Na wydmie nieopodal duktu leśnego prowadzącego ze Świętego Ługu do Faustynowa odnajdujemy doskonale czytelne stanowisko plutonu moździerzy 81mm. Na stanowisko składają się dwie działobitnie o średnicy 5 kroków, oddalone między sobą o 30 kroków, działobitnie posiadają zygzakowate rowy dobiegowe pozwalające na komunikację z drogą leśną na zapolu, gdzie usytuowano dużą, czworokątną wnękę przeznaczoną najprawdopodobniej do złożenia zapasu amunicji lub zaparkowania biedek do transportu moździerza 81mm. Kształt stanowiska moździerzy ilustruje rys. 3.
Pod Faustynowem zaskakuje nas schron ukryty w skarpie - doskonale wkomponowany w otoczenie. Widać po dziś dzień ślady niwelowania terenu przed nisko osadzoną strzelnicą dla poprawienia pola ostrzału... na wzgórzu ponad schronem zygzakowaty pierscień okopów dozorujący leśne dukty i łączący się z labiryntem kolejnej transzei... Przebieg opisywanych umocnień i usytuowanie schronu widoczne na rys. 4.

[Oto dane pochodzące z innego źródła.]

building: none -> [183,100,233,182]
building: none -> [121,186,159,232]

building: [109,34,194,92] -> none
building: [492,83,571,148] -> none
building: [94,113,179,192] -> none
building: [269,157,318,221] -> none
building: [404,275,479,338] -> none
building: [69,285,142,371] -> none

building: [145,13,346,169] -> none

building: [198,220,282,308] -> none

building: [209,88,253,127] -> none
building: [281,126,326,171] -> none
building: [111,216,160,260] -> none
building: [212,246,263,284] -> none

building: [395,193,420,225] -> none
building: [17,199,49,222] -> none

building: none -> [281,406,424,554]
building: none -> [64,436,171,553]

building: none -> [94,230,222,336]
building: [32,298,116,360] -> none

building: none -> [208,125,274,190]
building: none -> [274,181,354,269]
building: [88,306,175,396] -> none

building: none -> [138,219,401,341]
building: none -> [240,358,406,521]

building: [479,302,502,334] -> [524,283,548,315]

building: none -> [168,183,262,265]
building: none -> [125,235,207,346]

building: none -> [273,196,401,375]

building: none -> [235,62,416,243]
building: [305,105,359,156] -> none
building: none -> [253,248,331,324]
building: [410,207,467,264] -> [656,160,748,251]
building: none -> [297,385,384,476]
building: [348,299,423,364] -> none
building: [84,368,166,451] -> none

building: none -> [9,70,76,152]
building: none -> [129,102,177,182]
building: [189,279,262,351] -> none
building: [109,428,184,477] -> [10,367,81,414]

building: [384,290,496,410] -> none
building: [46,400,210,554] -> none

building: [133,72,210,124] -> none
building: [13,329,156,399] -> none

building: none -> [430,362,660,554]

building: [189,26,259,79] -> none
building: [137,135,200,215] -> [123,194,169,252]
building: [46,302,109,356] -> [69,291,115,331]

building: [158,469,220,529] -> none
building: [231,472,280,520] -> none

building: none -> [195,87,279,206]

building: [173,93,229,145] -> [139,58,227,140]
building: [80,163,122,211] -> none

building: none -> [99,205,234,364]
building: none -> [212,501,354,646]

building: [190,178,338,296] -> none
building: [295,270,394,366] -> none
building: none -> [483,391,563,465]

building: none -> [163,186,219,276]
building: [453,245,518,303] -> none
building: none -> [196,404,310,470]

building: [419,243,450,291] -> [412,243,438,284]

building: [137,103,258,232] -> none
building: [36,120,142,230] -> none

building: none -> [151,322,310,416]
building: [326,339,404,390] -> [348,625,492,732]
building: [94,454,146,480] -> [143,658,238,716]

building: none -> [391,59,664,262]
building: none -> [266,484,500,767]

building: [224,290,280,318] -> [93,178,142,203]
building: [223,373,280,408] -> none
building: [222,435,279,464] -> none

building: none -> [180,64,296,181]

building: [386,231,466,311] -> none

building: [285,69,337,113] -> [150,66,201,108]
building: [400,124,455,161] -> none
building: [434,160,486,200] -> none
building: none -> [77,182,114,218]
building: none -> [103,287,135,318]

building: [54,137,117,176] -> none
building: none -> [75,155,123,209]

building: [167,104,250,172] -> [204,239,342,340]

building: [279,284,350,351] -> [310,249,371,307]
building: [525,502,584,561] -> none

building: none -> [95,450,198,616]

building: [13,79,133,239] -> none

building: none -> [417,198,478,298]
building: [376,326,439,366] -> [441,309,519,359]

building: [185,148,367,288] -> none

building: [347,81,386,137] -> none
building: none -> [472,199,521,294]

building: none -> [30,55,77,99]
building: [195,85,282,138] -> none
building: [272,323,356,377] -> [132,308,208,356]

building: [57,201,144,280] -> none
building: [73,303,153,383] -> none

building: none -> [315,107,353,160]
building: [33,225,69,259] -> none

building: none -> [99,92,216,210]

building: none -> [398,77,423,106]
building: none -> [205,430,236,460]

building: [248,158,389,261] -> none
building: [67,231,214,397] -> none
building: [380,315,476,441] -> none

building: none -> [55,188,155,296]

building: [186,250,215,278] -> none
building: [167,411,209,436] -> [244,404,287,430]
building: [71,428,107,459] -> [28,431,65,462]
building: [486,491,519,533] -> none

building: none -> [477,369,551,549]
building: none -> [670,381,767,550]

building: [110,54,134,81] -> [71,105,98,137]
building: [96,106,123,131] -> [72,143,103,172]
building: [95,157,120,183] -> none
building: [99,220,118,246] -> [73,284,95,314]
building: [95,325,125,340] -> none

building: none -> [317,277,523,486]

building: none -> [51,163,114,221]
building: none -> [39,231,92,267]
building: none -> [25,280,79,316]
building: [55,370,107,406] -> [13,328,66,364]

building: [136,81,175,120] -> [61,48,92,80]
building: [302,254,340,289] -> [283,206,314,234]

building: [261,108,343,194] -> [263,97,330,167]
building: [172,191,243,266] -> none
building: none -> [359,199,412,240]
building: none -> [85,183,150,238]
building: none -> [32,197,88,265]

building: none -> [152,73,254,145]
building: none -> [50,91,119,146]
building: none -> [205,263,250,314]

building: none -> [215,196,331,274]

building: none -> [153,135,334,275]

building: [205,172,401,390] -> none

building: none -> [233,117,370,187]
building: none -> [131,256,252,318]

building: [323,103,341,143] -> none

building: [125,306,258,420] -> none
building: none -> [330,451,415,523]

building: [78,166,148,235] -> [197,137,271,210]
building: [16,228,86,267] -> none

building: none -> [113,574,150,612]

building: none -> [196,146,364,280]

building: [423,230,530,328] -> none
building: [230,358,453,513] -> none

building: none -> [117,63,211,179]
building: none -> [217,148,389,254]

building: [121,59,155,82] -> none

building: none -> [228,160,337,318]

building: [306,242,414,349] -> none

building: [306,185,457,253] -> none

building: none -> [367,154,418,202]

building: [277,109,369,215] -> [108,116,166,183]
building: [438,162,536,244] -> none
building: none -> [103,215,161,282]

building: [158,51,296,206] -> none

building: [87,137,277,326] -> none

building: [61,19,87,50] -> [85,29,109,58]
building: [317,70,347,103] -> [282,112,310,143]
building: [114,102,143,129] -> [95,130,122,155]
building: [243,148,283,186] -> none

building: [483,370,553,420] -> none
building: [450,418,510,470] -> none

Nieopodal z niemałym trudem odnajdujemy kolejny jednostrzelnicowy schron betonowy pod ckm usytuowany na zarastającej około 10-letnimi sosnami polanie - tym razem spotykamy schron noszący nazwę własną "Grunwald" odcisniętą głęboko i starannie w betonie przelotni. Gruby dywan mchu porastający napis znów stanowi powód do snucia refleksji nad upływem czasu, zacieraniem się z biegiem lat śladów dawnych wydarzeń - śladów odciśniętych i pozostawionych nie tylko w betonie, lecz także w ludzkiej pamięci.
Kończymy nasz marsz szlakiem umocnień 30 Poleskiej Dywizji Piechoty nad Widawką.
Po raz kolejny sięgniemy do książek, map i wspomnień, by w przyszłym roku w letni czas znów wyruszyć w nową podróż - w czasie i przestrzeni.